## Request
Skip the images and repeat every entry word for word.
Supplied data Block Start
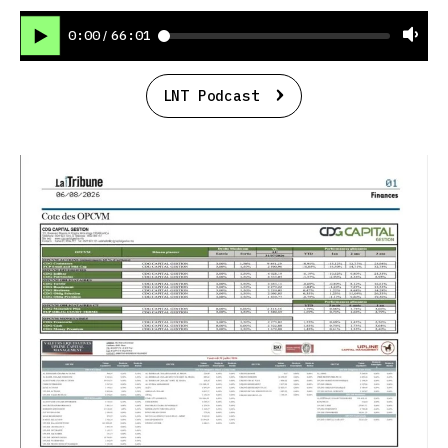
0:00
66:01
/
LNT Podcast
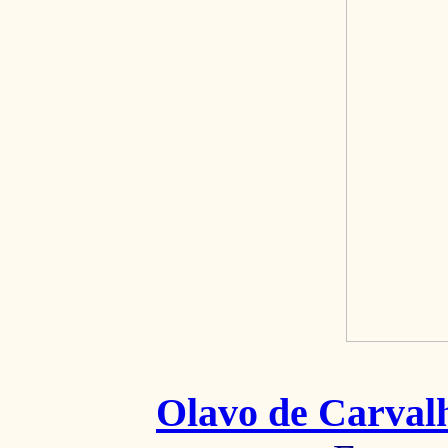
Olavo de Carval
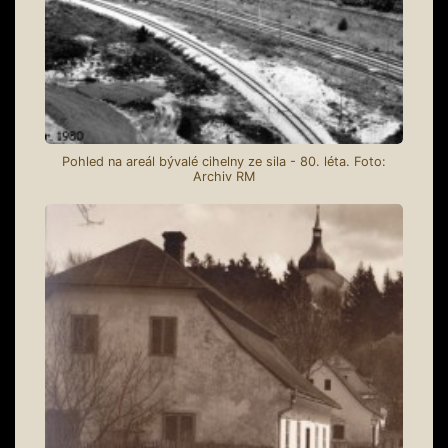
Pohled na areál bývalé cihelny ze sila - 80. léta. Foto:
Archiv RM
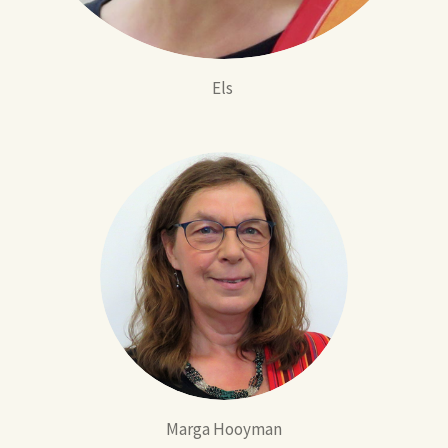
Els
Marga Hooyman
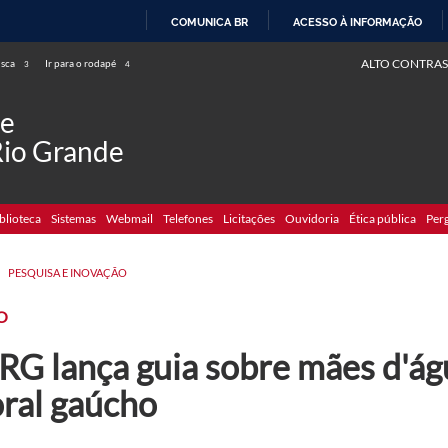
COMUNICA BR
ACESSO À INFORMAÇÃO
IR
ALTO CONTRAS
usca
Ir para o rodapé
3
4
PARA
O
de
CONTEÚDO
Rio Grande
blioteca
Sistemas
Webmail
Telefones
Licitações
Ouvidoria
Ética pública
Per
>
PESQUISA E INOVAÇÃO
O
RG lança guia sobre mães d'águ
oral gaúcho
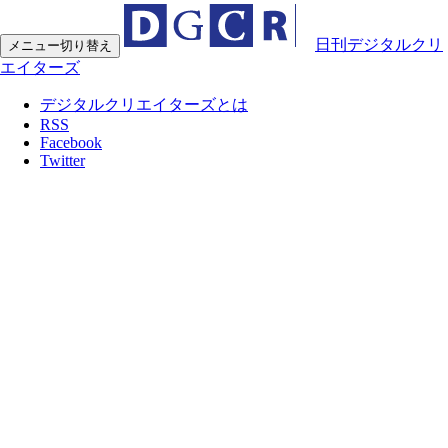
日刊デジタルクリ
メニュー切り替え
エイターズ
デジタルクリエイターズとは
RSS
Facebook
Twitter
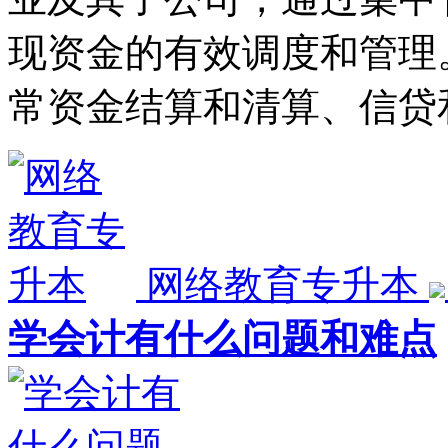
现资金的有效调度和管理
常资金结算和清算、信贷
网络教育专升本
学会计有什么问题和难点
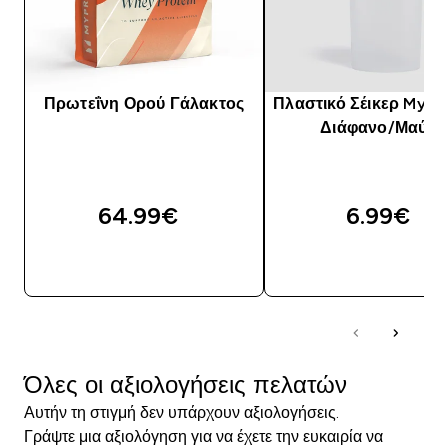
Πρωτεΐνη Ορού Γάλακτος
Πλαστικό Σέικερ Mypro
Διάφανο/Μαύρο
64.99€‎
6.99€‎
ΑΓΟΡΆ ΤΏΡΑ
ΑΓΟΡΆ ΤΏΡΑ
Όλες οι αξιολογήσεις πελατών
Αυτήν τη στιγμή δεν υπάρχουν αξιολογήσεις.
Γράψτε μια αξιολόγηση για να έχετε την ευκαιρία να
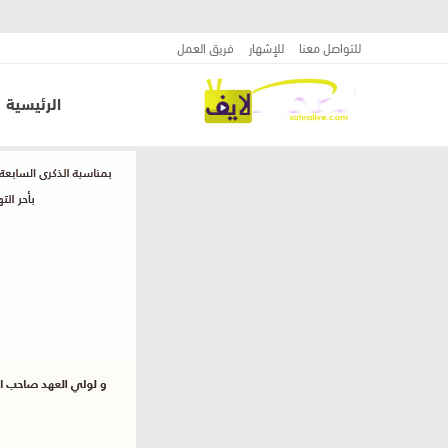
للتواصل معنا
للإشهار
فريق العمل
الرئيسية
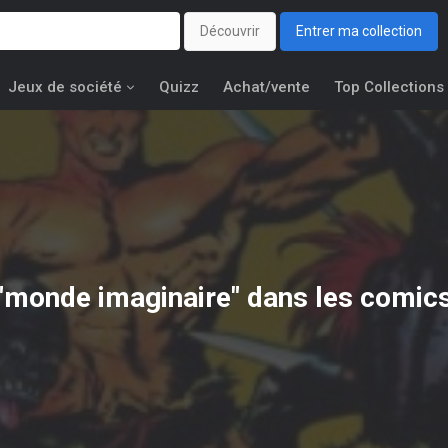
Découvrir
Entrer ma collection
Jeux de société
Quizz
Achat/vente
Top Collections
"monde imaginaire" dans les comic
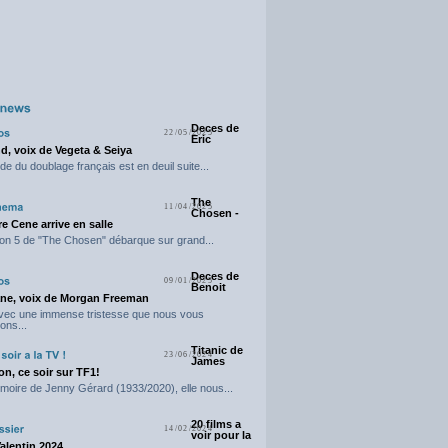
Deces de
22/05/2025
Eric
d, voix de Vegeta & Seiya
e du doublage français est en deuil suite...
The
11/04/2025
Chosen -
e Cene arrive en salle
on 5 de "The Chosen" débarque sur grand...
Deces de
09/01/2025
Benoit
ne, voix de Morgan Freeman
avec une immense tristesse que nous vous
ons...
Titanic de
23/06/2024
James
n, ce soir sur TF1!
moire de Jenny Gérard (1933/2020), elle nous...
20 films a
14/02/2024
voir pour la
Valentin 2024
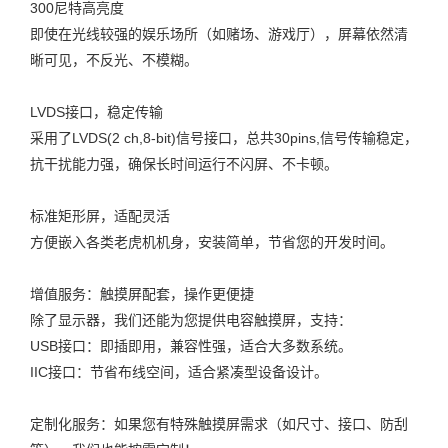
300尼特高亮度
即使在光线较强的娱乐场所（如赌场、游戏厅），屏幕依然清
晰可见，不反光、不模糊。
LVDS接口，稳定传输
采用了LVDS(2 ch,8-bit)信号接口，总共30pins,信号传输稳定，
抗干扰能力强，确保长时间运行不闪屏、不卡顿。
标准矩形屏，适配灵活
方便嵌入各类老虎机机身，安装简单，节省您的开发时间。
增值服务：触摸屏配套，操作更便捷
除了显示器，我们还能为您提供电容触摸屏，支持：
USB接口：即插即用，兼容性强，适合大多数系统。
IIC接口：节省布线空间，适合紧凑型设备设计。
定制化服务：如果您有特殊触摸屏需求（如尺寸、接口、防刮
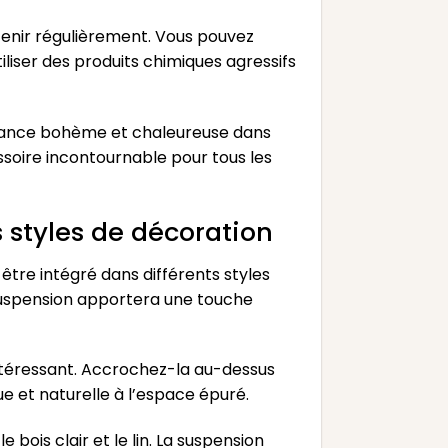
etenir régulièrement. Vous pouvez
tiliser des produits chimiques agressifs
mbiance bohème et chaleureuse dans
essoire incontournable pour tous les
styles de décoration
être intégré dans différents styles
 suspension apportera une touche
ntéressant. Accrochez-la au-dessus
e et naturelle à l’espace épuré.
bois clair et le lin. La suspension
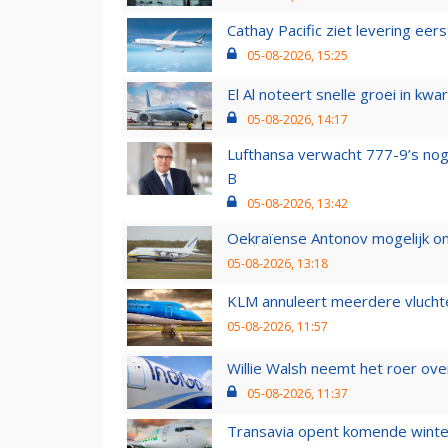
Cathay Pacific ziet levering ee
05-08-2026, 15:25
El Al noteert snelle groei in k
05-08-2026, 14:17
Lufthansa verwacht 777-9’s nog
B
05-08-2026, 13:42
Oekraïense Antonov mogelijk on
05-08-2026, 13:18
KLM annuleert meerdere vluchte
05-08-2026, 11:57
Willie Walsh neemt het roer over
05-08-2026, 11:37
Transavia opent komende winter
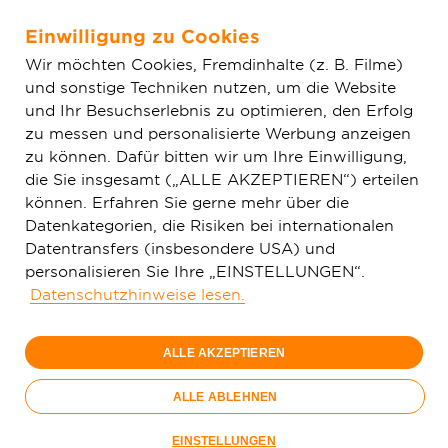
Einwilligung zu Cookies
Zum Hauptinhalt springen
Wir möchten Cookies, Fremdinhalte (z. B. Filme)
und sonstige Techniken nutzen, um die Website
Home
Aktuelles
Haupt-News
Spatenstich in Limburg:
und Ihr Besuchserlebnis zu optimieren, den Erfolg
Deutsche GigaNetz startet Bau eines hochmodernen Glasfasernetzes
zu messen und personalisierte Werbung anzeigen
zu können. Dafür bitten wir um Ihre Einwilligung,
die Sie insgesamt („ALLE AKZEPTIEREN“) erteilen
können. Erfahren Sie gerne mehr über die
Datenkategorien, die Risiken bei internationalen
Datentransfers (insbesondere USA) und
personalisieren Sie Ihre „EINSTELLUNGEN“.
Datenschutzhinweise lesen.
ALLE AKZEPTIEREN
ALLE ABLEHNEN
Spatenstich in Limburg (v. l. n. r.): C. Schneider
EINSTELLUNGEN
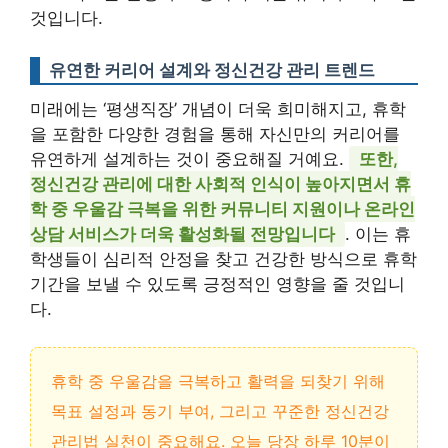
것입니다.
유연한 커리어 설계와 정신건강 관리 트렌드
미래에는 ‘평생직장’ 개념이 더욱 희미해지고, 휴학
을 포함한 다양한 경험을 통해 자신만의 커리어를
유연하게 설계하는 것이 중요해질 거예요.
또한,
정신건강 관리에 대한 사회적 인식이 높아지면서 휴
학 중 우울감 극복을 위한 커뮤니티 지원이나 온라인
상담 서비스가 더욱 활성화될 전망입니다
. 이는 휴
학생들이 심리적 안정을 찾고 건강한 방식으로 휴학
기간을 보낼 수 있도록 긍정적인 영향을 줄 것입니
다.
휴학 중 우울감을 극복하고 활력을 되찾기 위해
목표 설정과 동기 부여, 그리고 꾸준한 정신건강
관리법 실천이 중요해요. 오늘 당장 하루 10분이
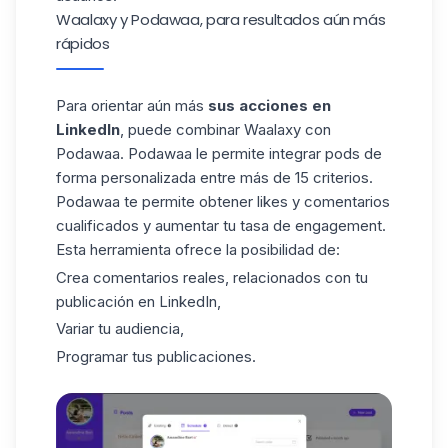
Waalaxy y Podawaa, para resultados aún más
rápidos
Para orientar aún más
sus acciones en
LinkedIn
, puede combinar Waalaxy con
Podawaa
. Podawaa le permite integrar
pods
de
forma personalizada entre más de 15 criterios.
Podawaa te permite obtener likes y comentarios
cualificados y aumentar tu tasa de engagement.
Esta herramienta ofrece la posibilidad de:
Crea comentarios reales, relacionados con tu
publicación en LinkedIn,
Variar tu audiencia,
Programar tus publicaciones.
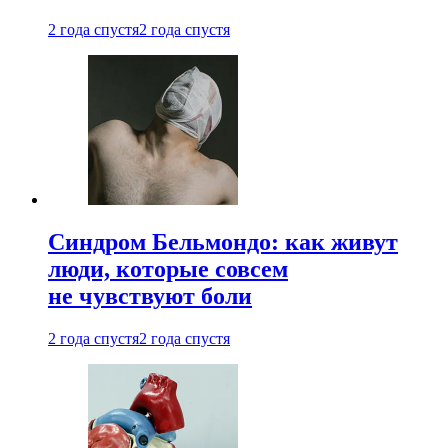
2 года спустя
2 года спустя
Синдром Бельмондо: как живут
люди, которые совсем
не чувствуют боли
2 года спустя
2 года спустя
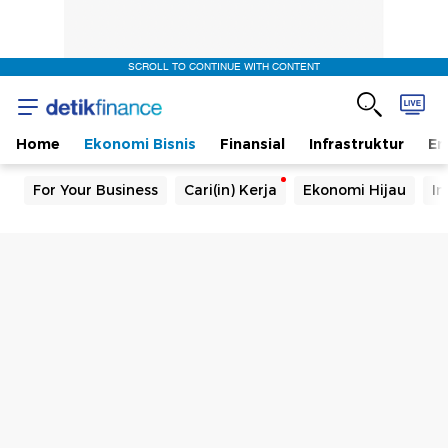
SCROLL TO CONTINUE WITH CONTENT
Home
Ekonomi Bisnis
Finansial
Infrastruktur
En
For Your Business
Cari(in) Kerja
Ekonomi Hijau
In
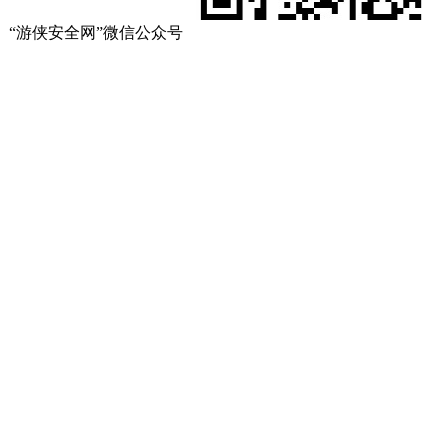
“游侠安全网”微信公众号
Supplied data Block End
## Your solution
0:00
66:01
/
LNT Podcast
Olavo de Carval
Pohled na areál bývalé cihelny ze sila - 80. léta. Foto:
Archiv RM
Els
Marga Hooyman
COMUNICA BR
ACESSO À INFORMAÇÃO
IR
ALTO CONTRAS
usca
Ir para o rodapé
3
4
PARA
O
de
CONTEÚDO
Rio Grande
blioteca
Sistemas
Webmail
Telefones
Licitações
Ouvidoria
Ética pública
Per
>
PESQUISA E INOVAÇÃO
O
RG lança guia sobre mães d'águ
oral gaúcho
日刊デジタルクリ
メニュー切り替え
エイターズ
デジタルクリエイターズとは
RSS
Facebook
Twitter
现资金的有效调度和管理
常资金结算和清算、信贷
网络教育专升本
学会计有什么问题和难点
Πρωτεΐνη Ορού Γάλακτος
Πλαστικό Σέικερ Mypro
Διάφανο/Μαύρο
64.99€‎
6.99€‎
ΑΓΟΡΆ ΤΏΡΑ
ΑΓΟΡΆ ΤΏΡΑ
Όλες οι αξιολογήσεις πελατών
Αυτήν τη στιγμή δεν υπάρχουν αξιολογήσεις.
Γράψτε μια αξιολόγηση για να έχετε την ευκαιρία να
للتواصل معنا
للإشهار
فريق العمل
الرئيسية
Découvrir
Entrer ma collection
Jeux de société
Quizz
Achat/vente
Top Collections
"monde imaginaire" dans les comic
Deces de
22/05/2025
Eric
d, voix de Vegeta & Seiya
e du doublage français est en deuil suite...
The
11/04/2025
Chosen -
e Cene arrive en salle
on 5 de "The Chosen" débarque sur grand...
Deces de
09/01/2025
Benoit
ne, voix de Morgan Freeman
avec une immense tristesse que nous vous
ons...
Titanic de
23/06/2024
James
n, ce soir sur TF1!
moire de Jenny Gérard (1933/2020), elle nous...
20 films a
14/02/2024
voir pour la
Valentin 2024
300尼特高亮度
即使在光线较强的娱乐场所（如赌场、游戏厅），屏幕依然清
晰可见，不反光、不模糊。
LVDS接口，稳定传输
采用了LVDS(2 ch,8-bit)信号接口，总共30pins,信号传输稳定，
抗干扰能力强，确保长时间运行不闪屏、不卡顿。
标准矩形屏，适配灵活
方便嵌入各类老虎机机身，安装简单，节省您的开发时间。
增值服务：触摸屏配套，操作更便捷
除了显示器，我们还能为您提供电容触摸屏，支持：
USB接口：即插即用，兼容性强，适合大多数系统。
IIC接口：节省布线空间，适合紧凑型设备设计。
定制化服务：如果您有特殊触摸屏需求（如尺寸、接口、防刮
etenir régulièrement. Vous pouvez
tiliser des produits chimiques agressifs
mbiance bohème et chaleureuse dans
essoire incontournable pour tous les
styles de décoration
être intégré dans différents styles
 suspension apportera une touche
ntéressant. Accrochez-la au-dessus
e et naturelle à l’espace épuré.
bois clair et le lin. La suspension
Cathay Pacific ziet levering ee
05-08-2026, 15:25
El Al noteert snelle groei in k
05-08-2026, 14:17
Lufthansa verwacht 777-9’s nog
B
05-08-2026, 13:42
Oekraïense Antonov mogelijk on
05-08-2026, 13:18
KLM annuleert meerdere vluchte
05-08-2026, 11:57
Willie Walsh neemt het roer over
05-08-2026, 11:37
Transavia opent komende winter
Einwilligung zu Cookies
Zum Hauptinhalt springen
Wir möchten Cookies, Fremdinhalte (z. B. Filme)
und sonstige Techniken nutzen, um die Website
Home
Aktuelles
Haupt-News
Spatenstich in Limburg:
und Ihr Besuchserlebnis zu optimieren, den Erfolg
Deutsche GigaNetz startet Bau eines hochmodernen Glasfasernetzes
zu messen und personalisierte Werbung anzeigen
zu können. Dafür bitten wir um Ihre Einwilligung,
die Sie insgesamt („ALLE AKZEPTIEREN“) erteilen
können. Erfahren Sie gerne mehr über die
Datenkategorien, die Risiken bei internationalen
Datentransfers (insbesondere USA) und
personalisieren Sie Ihre „EINSTELLUNGEN“.
Datenschutzhinweise lesen.
ALLE AKZEPTIEREN
ALLE ABLEHNEN
Spatenstich in Limburg (v. l. n. r.): C. Schneider
EINSTELLUNGEN
것입니다.
유연한 커리어 설계와 정신건강 관리 트렌드
미래에는 ‘평생직장’ 개념이 더욱 희미해지고, 휴학
을 포함한 다양한 경험을 통해 자신만의 커리어를
유연하게 설계하는 것이 중요해질 거예요.
또한,
정신건강 관리에 대한 사회적 인식이 높아지면서 휴
학 중 우울감 극복을 위한 커뮤니티 지원이나 온라인
상담 서비스가 더욱 활성화될 전망입니다
. 이는 휴
학생들이 심리적 안정을 찾고 건강한 방식으로 휴학
기간을 보낼 수 있도록 긍정적인 영향을 줄 것입니
다.
휴학 중 우울감을 극복하고 활력을 되찾기 위해
목표 설정과 동기 부여, 그리고 꾸준한 정신건강
관리법 실천이 중요해요. 오늘 당장 하루 10분이
Waalaxy y Podawaa, para resultados aún más
rápidos
Para orientar aún más
sus acciones en
LinkedIn
, puede combinar Waalaxy con
Podawaa
. Podawaa le permite integrar
pods
de
forma personalizada entre más de 15 criterios.
Podawaa te permite obtener likes y comentarios
cualificados y aumentar tu tasa de engagement.
Esta herramienta ofrece la posibilidad de:
Crea comentarios reales, relacionados con tu
publicación en LinkedIn,
Variar tu audiencia,
Programar tus publicaciones.
2 года спустя
2 года спустя
Синдром Бельмондо: как живут
люди, которые совсем
не чувствуют боли
2 года спустя
2 года спустя
SCROLL TO CONTINUE WITH CONTENT
Home
Ekonomi Bisnis
Finansial
Infrastruktur
En
For Your Business
Cari(in) Kerja
Ekonomi Hijau
In
“游侠安全网”微信公众号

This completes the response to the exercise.